Adrian Monger

Personal information
- Full name: Adrian Calero Monger
- Born: 6 December 1932
- Died: 10 July 2016 (aged 83)

Sport
- Club: Melbourne Uni Boat Club Mercantile Rowing Club

Achievements and titles
- Olympic finals: Melbourne 1956
- National finals: King's Cup 1954–1956

Medal record
Men's rowing
Representing Australia
Olympic Games
| Bronze medal – third place | 1956 Melbourne | Eight |

= Adrian Monger =

Australian rower

Adrian Calero Monger (6 December 1932 – 10 July 2016) was an Australian rower. He was twice Australian national champion and competed at the 1956 Summer Olympics where he won a bronze medal in the men's eight.

==Club and state rowing==
Monger was educated at Geelong Grammar School where he took up rowing. As a resident at Trinity College at Melbourne University he became involved with the Melbourne University Boat Club. Later he rowed from the Mercantile Rowing Club in Melbourne.
.

He first made state selection for Victoria in 1954 in the men's eight contesting the King's Cup at the annual Australian Interstate Regatta. He rowed in further Victorian King's Cup eights in 1955 and 1956, and those crews were victorious in 1954 and 1956.

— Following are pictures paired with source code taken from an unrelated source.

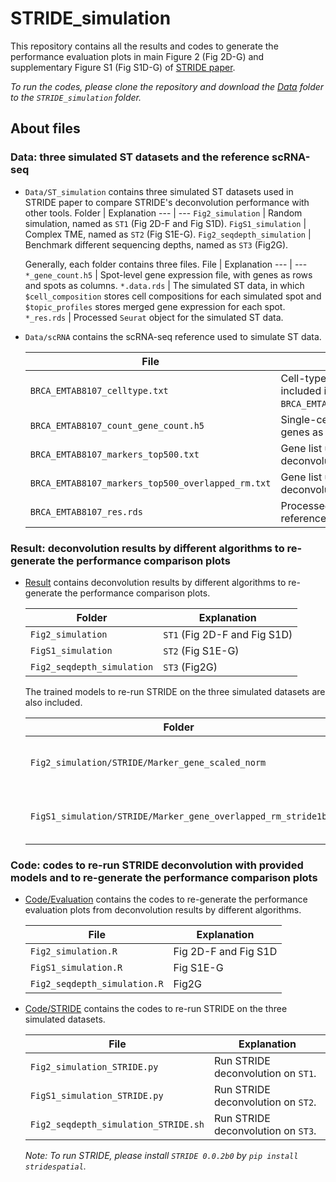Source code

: # STRIDE_simulation
This repository contains all the results and codes to generate the performance evaluation plots in main Figure 2 (Fig 2D-G) and supplementary Figure S1 (Fig S1D-G) of [STRIDE paper](https://academic.oup.com/nar/article/50/7/e42/6543547).

*To run the codes, please clone the repository and download the [Data](https://drive.google.com/drive/folders/1H5TCWc1Kcg1YTI61pIJuUw0o2TR3EFB-?usp=share_link) folder to the `STRIDE_simulation` folder.*

## About files

### Data: three simulated ST datasets and the reference scRNA-seq
* `Data/ST_simulation` contains three simulated ST datasets used in STRIDE paper to compare STRIDE's deconvolution performance with other tools.
  Folder | Explanation
  --- | --- 
  `Fig2_simulation` | Random simulation, named as `ST1` (Fig 2D-F and Fig S1D).
  `FigS1_simulation` | Complex TME, named as `ST2` (Fig S1E-G).
  `Fig2_seqdepth_simulation` | Benchmark different sequencing depths, named as `ST3` (Fig2G).

  Generally, each folder contains three files.
  File | Explanation
  --- | --- 
  `*_gene_count.h5` | Spot-level gene expression file, with genes as rows and spots as columns.
  `*.data.rds` | The simulated ST data, in which `$cell_composition` stores cell compositions for each simulated spot and `$topic_profiles` stores merged gene expression for each spot.
  `*_res.rds` | Processed `Seurat` object for the simulated ST data.

* `Data/scRNA` contains the scRNA-seq reference used to simulate ST data.

  File | Explanation
  --- | --- 
  `BRCA_EMTAB8107_celltype.txt` | Cell-type annotation file all the cells included in `BRCA_EMTAB8107_count_gene_count.h5`.
  `BRCA_EMTAB8107_count_gene_count.h5` | Single-cell gene expression file, with genes as rows and cells as columns.
  `BRCA_EMTAB8107_markers_top500.txt` | Gene list used to run STRIDE deconvolution on `ST1`.
  `BRCA_EMTAB8107_markers_top500_overlapped_rm.txt` | Gene list used to run STRIDE deconvolution on `ST2` and `ST3`.
  `BRCA_EMTAB8107_res.rds` | Processed `Seurat` object for the reference scRNA-seq data.


### Result: deconvolution results by different algorithms to re-generate the performance comparison plots
* [Result](Result) contains deconvolution results by different algorithms to re-generate the performance comparison plots.
  
  Folder | Explanation
  --- | --- 
  `Fig2_simulation` | `ST1` (Fig 2D-F and Fig S1D)
  `FigS1_simulation` | `ST2` (Fig S1E-G)
  `Fig2_seqdepth_simulation` | `ST3` (Fig2G)

  The trained models to re-run STRIDE on the three simulated datasets are also included.

  Folder | Explanation
  --- | --- 
  `Fig2_simulation/STRIDE/Marker_gene_scaled_norm` | Trained STRIDE model for `ST1`.
  `FigS1_simulation/STRIDE/Marker_gene_overlapped_rm_stride1b` | Trained STRIDE model for `ST2` and `ST3`.

### Code: codes to re-run STRIDE deconvolution with provided models and to re-generate the performance comparison plots
* [Code/Evaluation](Code/Evaluation) contains the codes to re-generate the performance evaluation plots from deconvolution results by different algorithms.
  
  File | Explanation
  --- | --- 
  `Fig2_simulation.R` | Fig 2D-F and Fig S1D
  `FigS1_simulation.R` | Fig S1E-G
  `Fig2_seqdepth_simulation.R` | Fig2G

* [Code/STRIDE](Code/STRIDE) contains the codes to re-run STRIDE on the three simulated datasets.

  File | Explanation
  --- | --- 
  `Fig2_simulation_STRIDE.py` | Run STRIDE deconvolution on `ST1`.
  `FigS1_simulation_STRIDE.py` | Run STRIDE deconvolution on `ST2`.
  `Fig2_seqdepth_simulation_STRIDE.sh` | Run STRIDE deconvolution on `ST3`.

  *Note: To run STRIDE, please install `STRIDE 0.0.2b0` by `pip install stridespatial`.*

==International representative rowing==
In 1956 for the Melbourne Olympics the winning Kings Cup Victorian eight was selected as the Australian men's eight excepting for the 3 seat – Benfield from New South Wales. Monger rowed in the seven seat in the thrilling final where the Australian eight took it to the US and Canadian crews and came away with a bronze medal.